Alternative reasons for İbraimov's execution have been posited by historians. Edem Orazly argued in his 2001 book Operation Crimean Legend that it was an act of revenge by Soviet leader Joseph Stalin for İbraimov's peaceful resolution of a Chechen-Ingush conflict in the North Caucasus during the Russian Civil War, a feat Stalin (himself a native of the Caucasus) could not accomplish. Another theory, proposed by Nariman Ibadullayev, claims that the execution was done out of concern that İbraimov would reveal compromising information about the killings of Grigory Kotovsky and Mishka Yaponchik, both participants in the 1907 Tiflis bank robbery who had died under unclear circumstances.

=== Rehabilitation ===
Amidst the backdrop of glasnost, İbraimov's case came under review by the Soviet authorities. On 3 May 1990, he was rehabilitated by the Prosecutor's office of the Crimean Oblast. On 20 June of the same year, the Supreme Court of the Russian SFSR cancelled İbraimov's sentence, citing a lack of evidence. He was further found innocent by the prosecutor's office of the Odesa Military District in 1993.

== Legacy ==
İbraimov's execution was a watershed moment in the development of Crimean Tatar autonomy within the Soviet Union. After his death, the Soviet line was increasingly followed, with future leaders opposing the more autonomous path followed by İbraimov.
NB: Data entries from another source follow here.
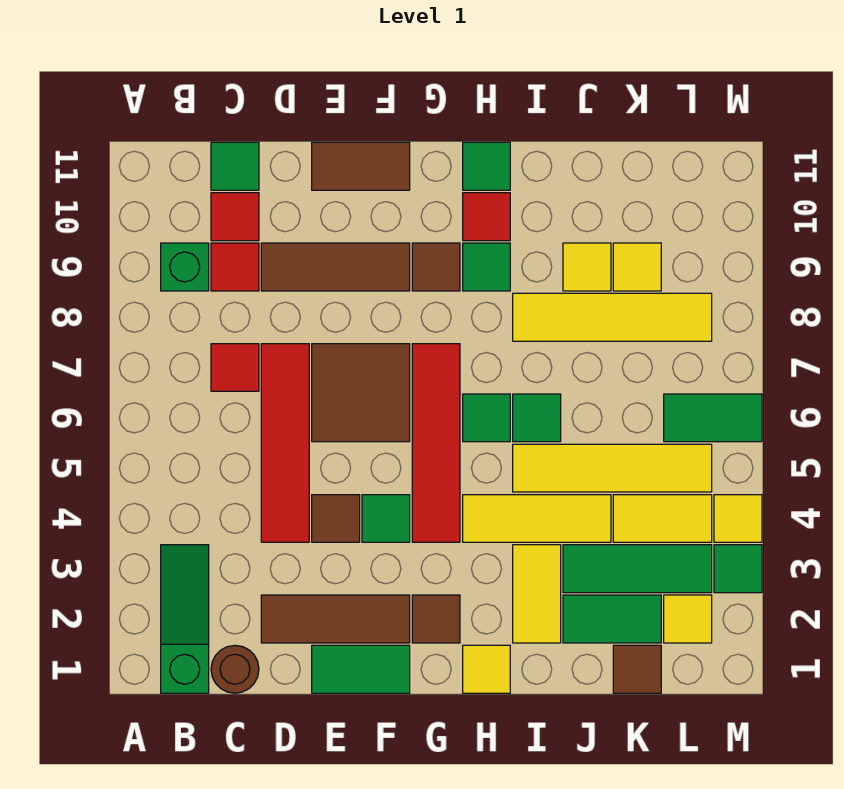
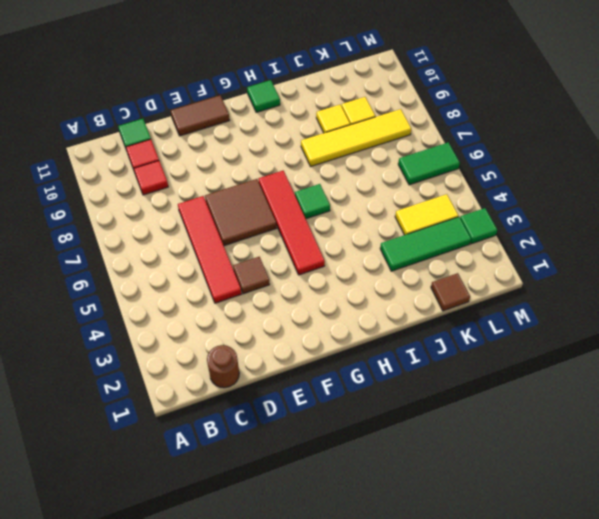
none -> green 1x3 slope [161,545,209,693]
none -> green 1x1 brick [161,243,209,291]
none -> red 1x1 tile [211,344,259,391]
none -> brown 1x3 tile [261,595,410,643]

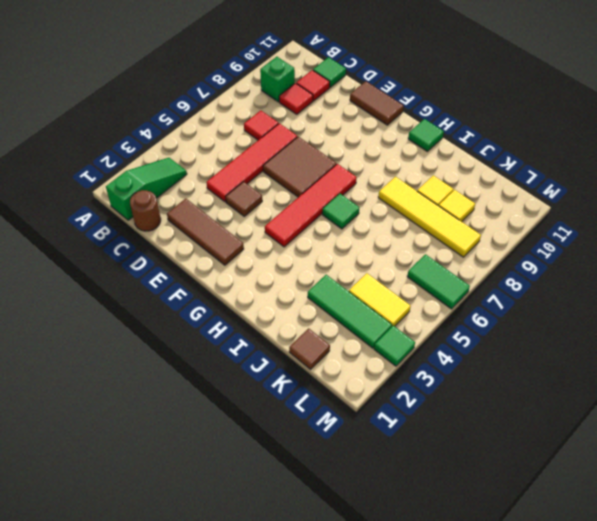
none -> brown 1x3 tile [261,243,410,291]
none -> green 1x2 tile [312,645,410,693]
none -> green 1x1 tile [362,495,410,542]
none -> brown 1x1 tile [412,595,460,643]

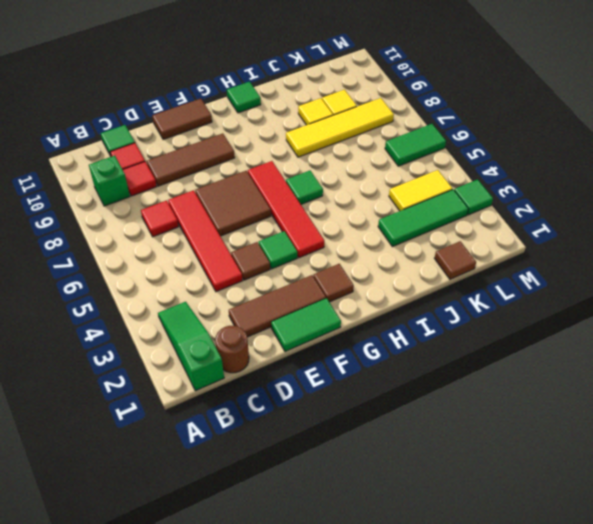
none -> brown 1x1 tile [412,243,460,291]
none -> yellow 1x1 tile [463,645,510,693]
none -> yellow 1x3 tile [463,495,611,542]
none -> green 1x1 tile [463,243,510,291]

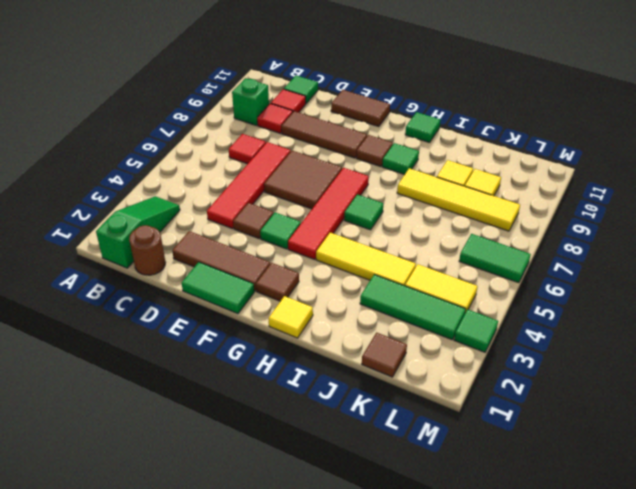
none -> red 1x1 tile [463,193,510,241]
none -> yellow 1x2 tile [513,545,561,643]
none -> yellow 1x4 tile [513,444,712,492]
none -> green 1x1 tile [513,394,561,442]

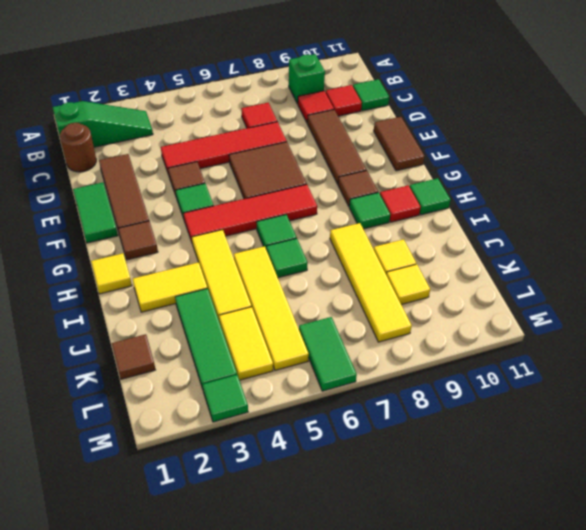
none -> green 1x2 tile [563,595,661,643]
none -> yellow 1x1 tile [664,595,712,643]
none -> yellow 1x1 tile [714,495,762,542]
His execution was also marked by increased crackdowns on the Crimean Tatar intelligentsia. More broadly, his execution marked the beginning of the end of Korenizatsiia. Though the process continued for some years after his death, few pursued a policy of autonomy to the same extent that he had. It was also a milestone in Soviet history, with İbraimov being the first government official to have been executed by the Soviet government.

After his death, İbraimov became a symbolic figure for Crimean Tatar nationalists. Amidst the German occupation of Crimea during World War II, Crimean Tatar collaborationist newspaper Azat Kırım praised him as a significant figure in what it viewed as a struggle between Jews and Crimean Tatars. In a 24 April 1924 issue, it was written, "The first Chairman of the Executive Committee was Veli Ibrahimov. Making every effort not to allow the fate of his motherland and his people to slip into the hands of the Jews, and fighting against all tricks, threats, and deceptions from Moscow, this son of his nation consequently fell victim to Bolshevism and the Jews."